Lastly just because it's one of my irks, dd has a bit of a reputation as strictly a disk copying tool. That's all I ever see people cite it in the context of, but dd is not by definition a disk tool, however much people have tried to make the names disk dumper and disk duplicator stick. The name dd derives from "data definition", a card type in the IBM mainframe operating systems that sets up I/O properties of an operation. Since it derives from an old IBM JCL command, that is why it doesn't use typical UNIX arguments but the whole if= of= etc. this is directly from the old job card syntax. Ultimately dd is just a read-write loop from standard input (or if=) to standard output (or of=).
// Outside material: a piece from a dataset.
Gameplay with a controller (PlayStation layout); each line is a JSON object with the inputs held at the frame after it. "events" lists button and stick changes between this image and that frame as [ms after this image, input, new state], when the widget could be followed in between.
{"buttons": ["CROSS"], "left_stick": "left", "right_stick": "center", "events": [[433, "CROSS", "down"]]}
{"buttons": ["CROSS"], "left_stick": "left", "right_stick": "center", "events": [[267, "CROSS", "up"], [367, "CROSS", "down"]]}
You are given control over the starting position of the read, starting position of the write, and the size of the data to copy, as well as a couple of configuration parameters like "notrunc". I mention "notrunc" because with this feature, dd can operate as a simple patcher. You simply say pass a "skip" to say where in the first file you want to copy the patch from, "count" to say how much to copy (both can be omitted if you're copying all of input), "seek" can then be used to say where in the output file to print the new bytes, and then "conv=notrunc" tells dd to *not* use its default behavior of truncating anything in the destination file after the write. This is just again an example, but that I came up with this via my own trial and error rather than this being established practice in the world for streaming a set of bytes over an offset in a file is shocking to me. It is just about the lowest level way to do that sort of thing without writing a program, indeed most of my scripts turn to dd for things I would use read, write, and lseek to do in C.
So yeah, my advice there is don't pooh pooh UNIX utilities as old or esoteric, they allow you to get *so* much done without once having to touch a mouse or rely on any amount of graphical toolkits.